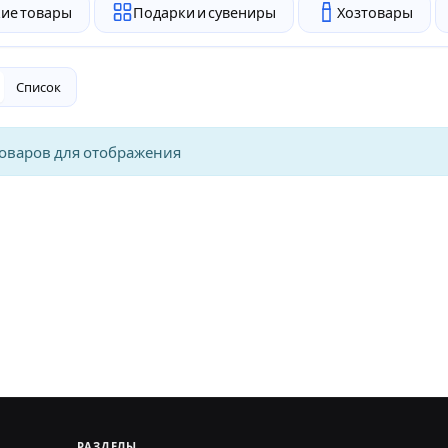
ие товары
Подарки и сувениры
Хозтовары
Список
товаров для отображения
РАЗДЕЛЫ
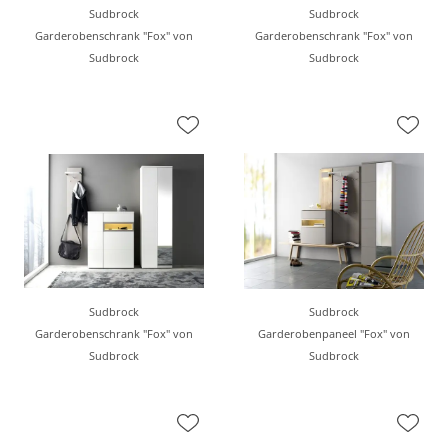
Sudbrock
Sudbrock
Garderobenschrank "Fox" von
Garderobenschrank "Fox" von
Sudbrock
Sudbrock
Sudbrock
Sudbrock
Garderobenschrank "Fox" von
Garderobenpaneel "Fox" von
Sudbrock
Sudbrock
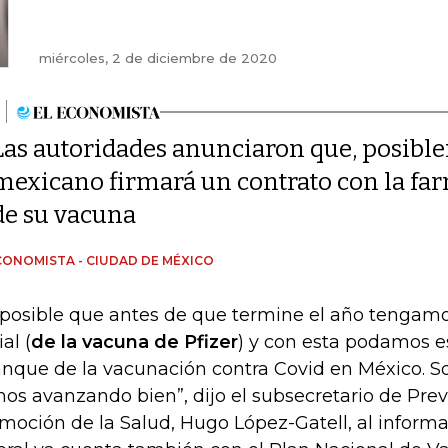
miércoles, 2 de diciembre de 2020
Las autoridades anunciaron que, posible
mexicano firmará un contrato con la far
de su vacuna
CONOMISTA - CIUDAD DE MÉXICO
 posible que antes de que termine el año tengam
ial (
de la vacuna de Pfizer
) y con esta podamos e
anque de la vacunación contra Covid en México. S
os avanzando bien”, dijo el subsecretario de Pre
moción de la Salud, Hugo López-Gatell, al informa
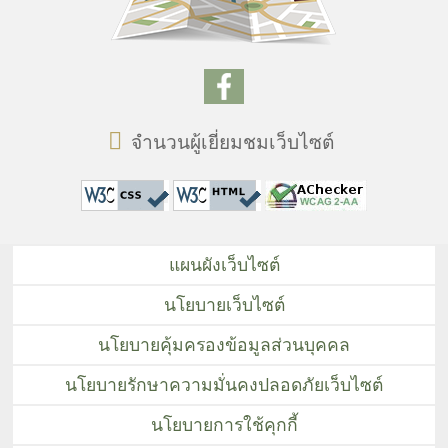
จำนวนผู้เยี่ยมชมเว็บไซต์
แผนผังเว็บไซต์
นโยบายเว็บไซต์
นโยบายคุ้มครองข้อมูลส่วนบุคคล
นโยบายรักษาความมั่นคงปลอดภัยเว็บไซต์
นโยบายการใช้คุกกี้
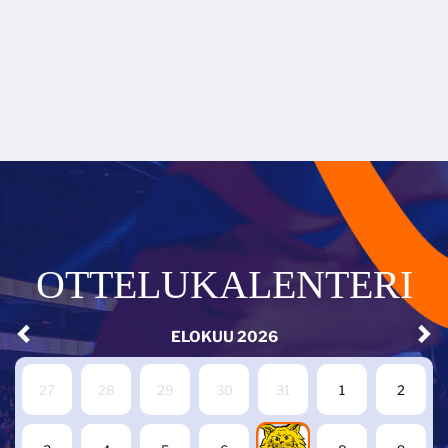
OTTELUKALENTERI
ELOKUU
2026
27
28
29
30
31
1
2
7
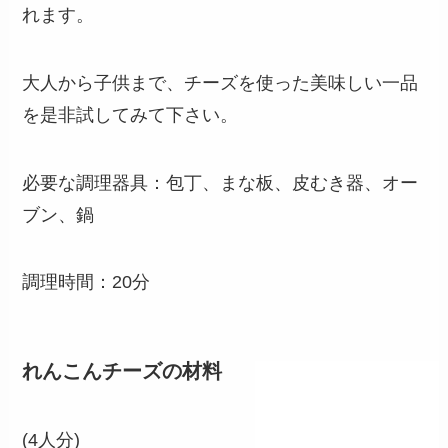
れます。
大人から子供まで、チーズを使った美味しい一品
を是非試してみて下さい。
必要な調理器具：包丁、まな板、皮むき器、オー
ブン、鍋
調理時間：20分
れんこんチーズの材料
(4人分)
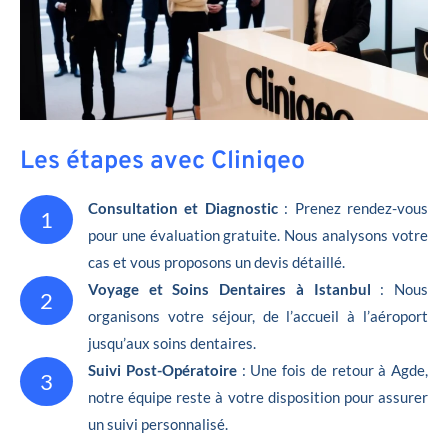
Les étapes avec Cliniqeo
Consultation et Diagnostic
: Prenez rendez-vous
1
pour une évaluation gratuite. Nous analysons votre
cas et vous proposons un devis détaillé.
Voyage et Soins Dentaires à Istanbul
: Nous
2
organisons votre séjour, de l’accueil à l’aéroport
jusqu’aux soins dentaires.
Suivi Post-Opératoire
: Une fois de retour à Agde,
3
notre équipe reste à votre disposition pour assurer
un suivi personnalisé.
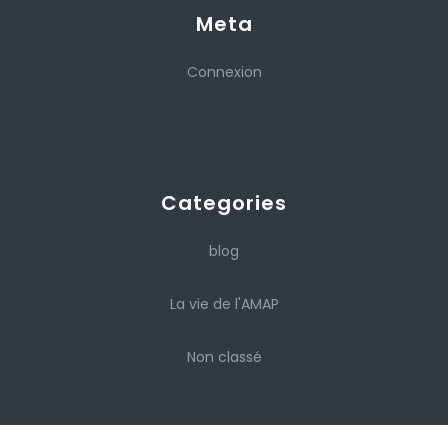
Meta
Connexion
Categories
blog
La vie de l'AMAP
Non classé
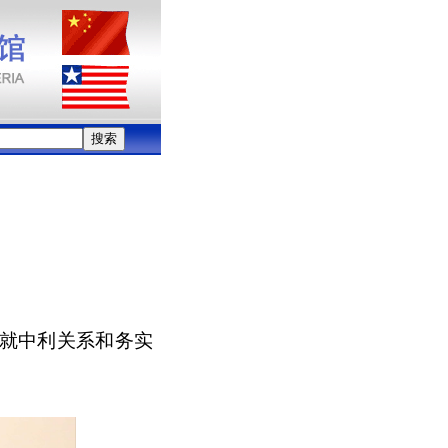
，就中利关系和务实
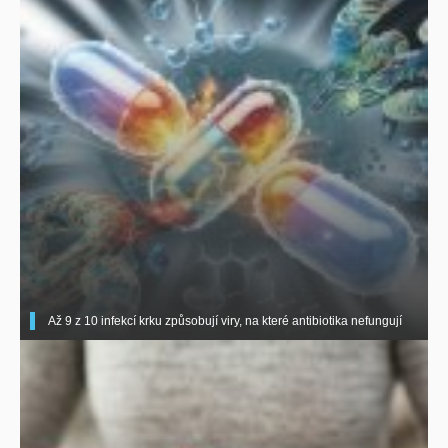
Až 9 z 10 infekcí krku způsobují viry, na které antibiotika nefungují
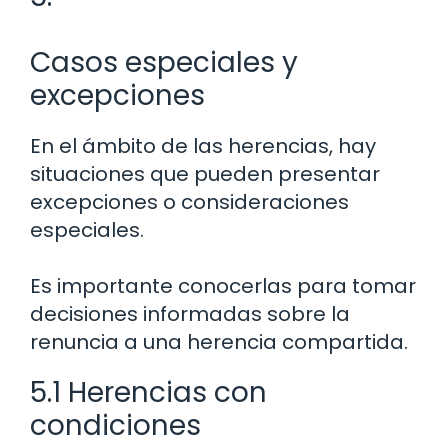
Casos especiales y
excepciones
En el ámbito de las herencias, hay
situaciones que pueden presentar
excepciones o consideraciones
especiales.
Es importante conocerlas para tomar
decisiones informadas sobre la
renuncia a una herencia compartida.
5.1 Herencias con
condiciones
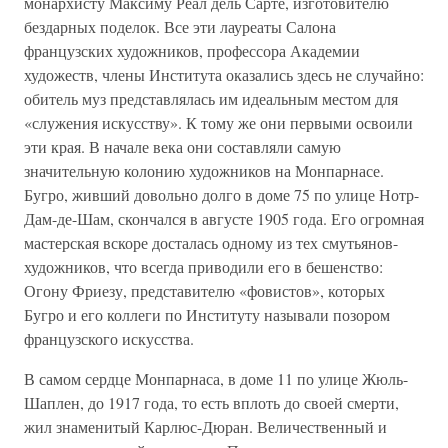
монархисту Максиму Реал дель Сарте, изготовителю
бездарных поделок. Все эти лауреаты Салона
французских художников, профессора Академии
художеств, члены Института оказались здесь не случайно:
обитель муз представлялась им идеальным местом для
«служения искусству». К тому же они первыми освоили
эти края. В начале века они составляли самую
значительную колонию художников на Монпарнасе.
Бугро, живший довольно долго в доме 75 по улице Нотр-
Дам-де-Шам, скончался в августе 1905 года. Его огромная
мастерская вскоре досталась одному из тех смутьянов-
художников, что всегда приводили его в бешенство:
Огону Фриезу, представителю «фовистов», которых
Бугро и его коллеги по Институту называли позором
французского искусства.
В самом сердце Монпарнаса, в доме 11 по улице Жюль-
Шаплен, до 1917 года, то есть вплоть до своей смерти,
жил знаменитый Карлюс-Дюран. Величественный и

Work request:
Set down exactly the lines beginning at the one that holds "Огону Фриезу, представителю" and ending with the last line of the data.

Your response:
Огону Фриезу, представителю «фовистов», которых
Бугро и его коллеги по Институту называли позором
французского искусства.
В самом сердце Монпарнаса, в доме 11 по улице Жюль-
Шаплен, до 1917 года, то есть вплоть до своей смерти,
жил знаменитый Карлюс-Дюран. Величественный и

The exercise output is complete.